How Infrared Heating Is Cheaper To Run. Myth Buster Ep. 1
The internet is an incredible learning resource. It makes thousands of articles sharing one common topic easily accessible by the click of a button. Information from professionals, scholars, and enthusiasts can all be shared faster and wider than ever before. All information is accessible in seconds because of this. However, this same reason which makes the internet the most superior learning tool of this generation, also makes it the most untrustworthy at the same time. Whilst we would like to think that all information we come across online is backed up by research of its own or screened beforehand, this is not the case at all. Due to this, it is incredibly easy for inaccurate information to be spread across a larger platform than it usually could be.
One of the biggest areas to fall victim to this is that of new technology. Misinformation about new technologies such as Far Infrared (FIR) are spreading despite the many articles out there discussing the real benefits and issues of the product.
Through a series of topical blogs, we will address the largest myths regarding Far Infrared heating technology and hopefully finally quash these misconceptions for good. By using a question-and-answer method, these blogs will aim to cover the most asked questions created from misinformation and will give evidential or scientific answers to satiate these queries.
Episode 1: “But electric heating is expensive?”
A common misconception of FIR is that it is expensive to run. This may have been truer years ago since electric power was a harder to create commodity than gas or oil. But with more eco-friendly methods of creating electricity being employed such as wind-turbines, hydro power, solar-power etc, electricity is quickly becoming the go-to power source due to its renewability.
It is because of its renewability that the cost for electricity is coming down. Gas and oil are steadily creeping up in price due to the labour it takes to harvest these power-sources. Also, this is due to the fact that they are a finite fuel. With the UK now leaving the EU, gas prices will only rise at a more accelerated pace. Most of the UK’s imported gas comes by pipeline from Norway, the Netherlands and Belgium. In 2019, Norway supplied over 17,400 metric tonnes of the UK’s crude oil. This means that with the UK leaving the EU, importation taxes will rise on both fuels.
Convection heating has higher fuel consumption as it works hard to heat a room. Because running times then become longer, this causes an overall incline in running costs. Since convection heating aims to raise air temperature only, the physics of the situation work against it. Commonly known is the fact that hot air rises; because of this, when radiators heat the air, the warm air rises to the top of the room first. This means that us humans on the ground are the last to feel the benefit of the warmth. Because of this we run our radiators for longer.

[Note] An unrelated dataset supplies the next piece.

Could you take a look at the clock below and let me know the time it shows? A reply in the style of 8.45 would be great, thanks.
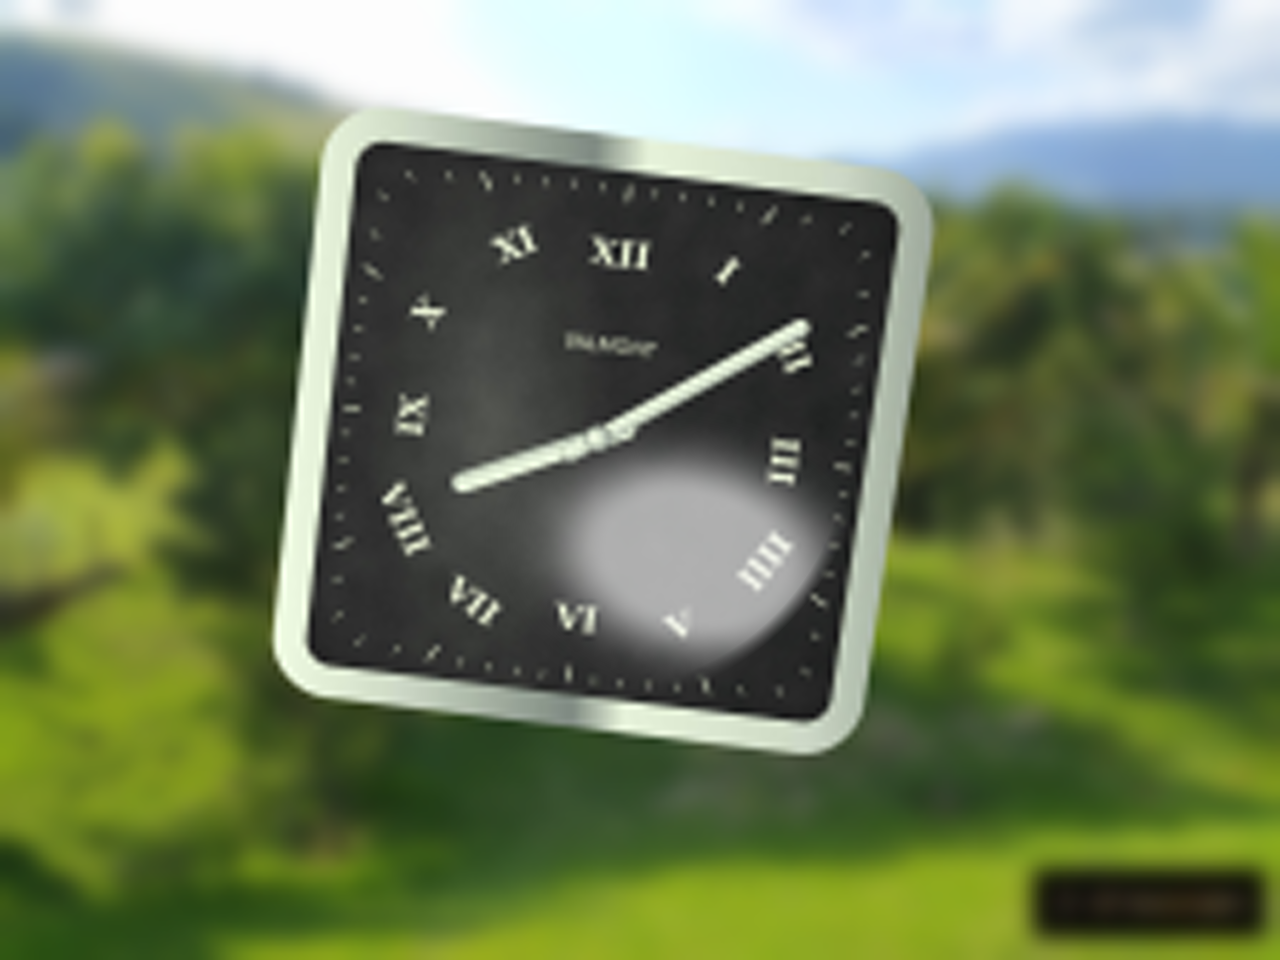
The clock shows 8.09
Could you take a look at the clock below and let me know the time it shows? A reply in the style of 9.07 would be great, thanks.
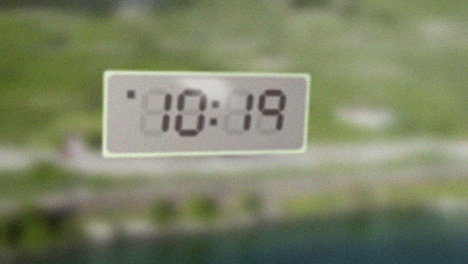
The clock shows 10.19
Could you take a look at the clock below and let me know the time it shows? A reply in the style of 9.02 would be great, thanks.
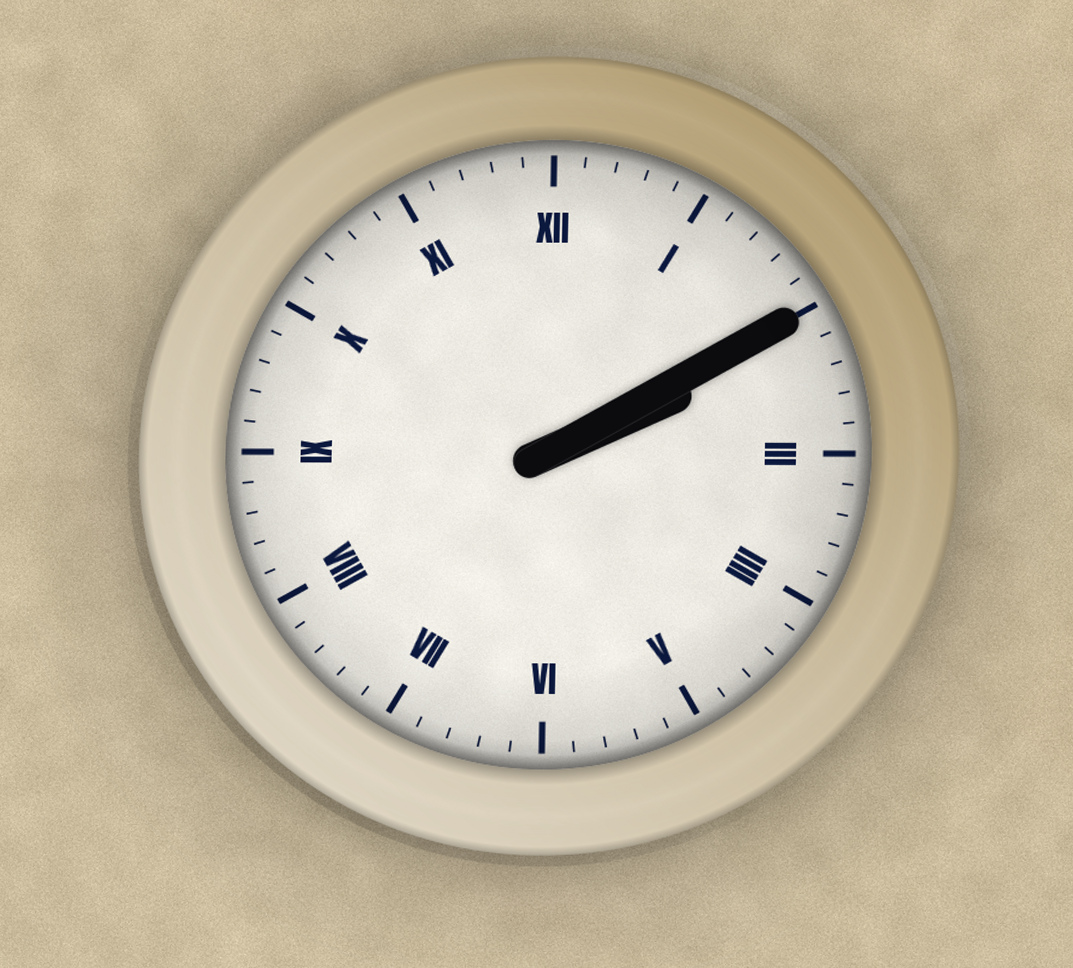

If the goal of the heaters is to heat objects rather than air, we are much more likely to feel the benefit first. That is the objective of a Far Infrared heater. Rather than focusing its attention on air temperature, the rays penetrate and bounce back off objects within a room such as; the walls, floor, sofas, people etc. Because of this, we feel an almost instantaneous benefit from the heater once it gets to temperature; (which usually only takes about 5-10 minutes). Once the fabric of the room is warmed, it will begin emitting the heat back into the room. Once the heater has turned off, it will continue to emit. The heaters don’t need to run for long as we benefit first from them. Using a controller also helps to keep running costs to a minimum.
Usually, a typical storage convection heater requires about 2kw of electric to run. Based on a 20msq room, we would usually look to replace this with a 600w Far Infrared heater. This may sound too good to believe, but it is all based on the way in which each heater works. Working harder than Far Infrared, convection heaters require a higher power supply. Far Infrared heaters can afford to be a lower wattage, as a result. This lowers overall running costs again.
Saving a customer anywhere from an estimated 21% – 67%, Far Infrared is a superior system to gas, oil, LPG and storage radiators. In addition to this, due to the UK signing the 2015 Paris Agreement pledging to achieve net zero emissions by 2050, in the next 30 years, fossil fuels will become less desirable, and their prices will rise. Cheaply and easily sourced, electricity is the future. Compared to fossil fuels, the cost of electric power is already in decline. By choosing Far Infrared heating over convection, customers are not only choosing efficiency, but they are also preparing for a brighter, greener future.